The signs of this new era of trade were visible in 2019 when I first wrote about changes in supply chain management. What had started with the world financial crisis of 2008-9 was, by then, a clear shift away from the post-World War II political norm of an increasing scope of multilateral trade treaties aimed at lowering tariffs and reducing barriers to trade. In its place has been an increasing fragmentation into sets of bilateral, trilateral and regional arrangements. This fragmentation and the increasing tensions over trade that grew in the ‘teens made it necessary for companies engaged in international commerce to reevaluate sourcing, purchasing and supply chain management to reflect a new environment that no longer supports a lowest-cost approach. Instead, the new conditions require greater weight placed on continuity and resiliency.
Until world trade was upended, supply chain management had been a tactical concern far removed from the focus of senior executives. However, as we expected, the ability to adapt quickly to changes in market and regulatory environments has become strategic, and resiliency has become a topic of national importance.
Sales and operations planning is a management discipline that enables executives to assess and manage trade-offs among multiple, interdependent business considerations: demand and supply market opportunities, customer service, inventory investments, production capabilities, supply availability and distribution constraints. Its objective is to produce a plan for managing the supply chain that best fits the company’s strategy and opportunities.
S&OP historically posed a technology challenge because of the large amount of information that needs to be processed and the heavy compute load caused by the need to resolve interdependencies within a big data set. Achieving resiliency in planning is difficult when resolving a plan takes hours or days. Accurately planning supply chains can be extremely difficult because of its complexity, involving a great variety of items – and their permutations – that must be addressed in the planning. These include suppliers, parts, products, manufacturing, distribution and store locations, desired inventory levels at locations as well as the volume of orders received and completed. Organizations that operate globally face additional issues that include the length of time it takes to source components or products, tariffs and taxes.
Performing rapid iterations of scenario plans is necessary because it may take several iterations of a calculated plan to arrive at a workable solution, especially if there are considerations that cannot be explicitly modeled so organizations can consider the implications and discuss which option is best. Organizations with only moderately long or complex supply chains and those with long lead-time items must have software that enables contingency planning at a granular scale, with the flexibility to adapt quickly as events dictate.
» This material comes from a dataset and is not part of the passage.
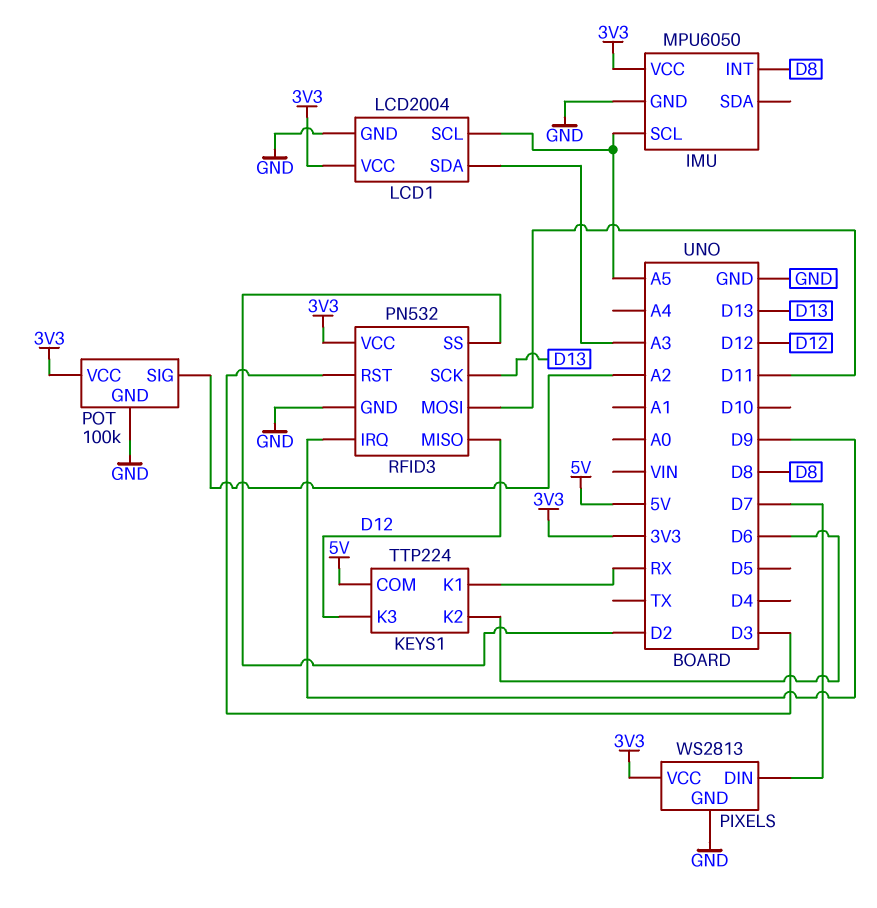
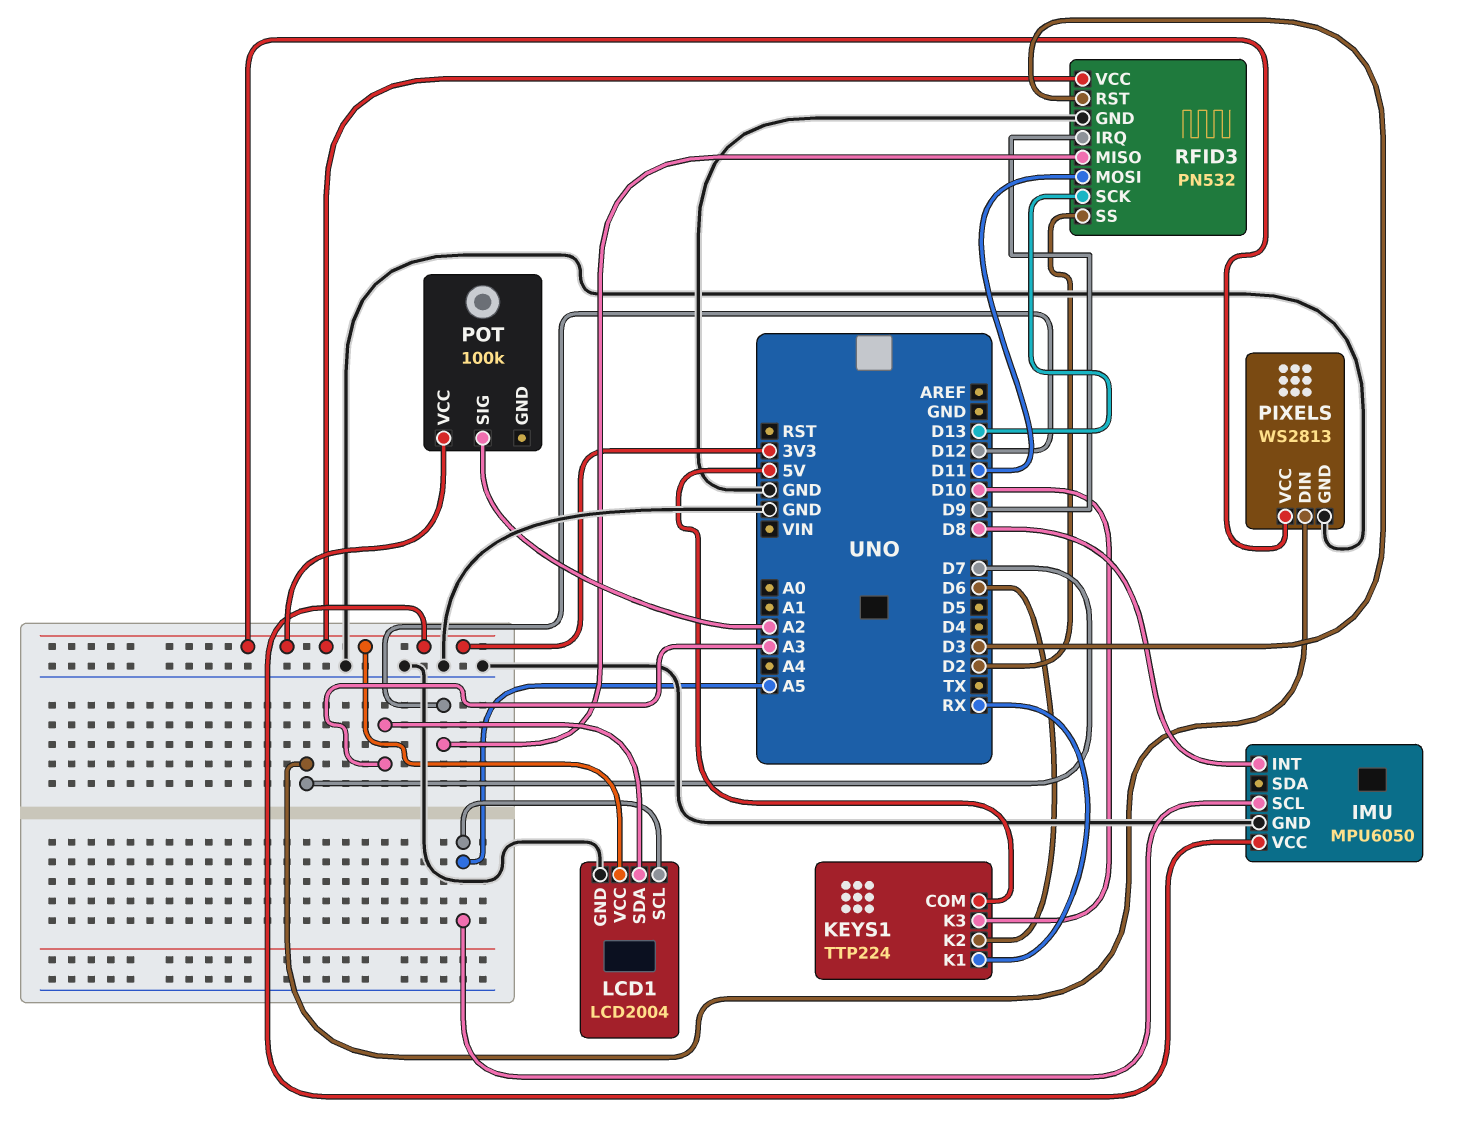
KEYS1 pin K3: D12 -> D10
POT pin GND: GND -> none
Organizations with even moderately complex multinational supply chains are facing – and will continue to face – significant challenges in managing them. Dealing with competitive changes, new technologies, a market-driven proliferation of stock-keeping units (SKUs), the growing use of contract manufacturers and a proliferation of commerce channels is making supply chain management more difficult. Adding to the challenge is a more uncertain trade environment, unprecedented market volatility and the impacts and costs of ongoing legal, regulatory and taxation changes. Each of these factors makes it that much harder for organizations to reach good sourcing, purchasing and production decisions at a pace that maintains market share and profitability and achieves performance targets. In other words, it is challenging to be agile in supply chain management.
In this environment, senior managers and executives should evaluate how their organization is positioned competitively, taking an especially close look at the ability to produce dynamic contingency planning for the supply and demand chain. All managers and executives with planning responsibilities, and particularly those in organizations that are exposed to significant market volatility, should alert senior leadership teams regularly to opportunities and vulnerabilities. They also must ensure they have the planning tools they need – not only to anticipate change, but to benefit from it. I recommend that larger companies with even moderately complex supply chains assess the tools in use.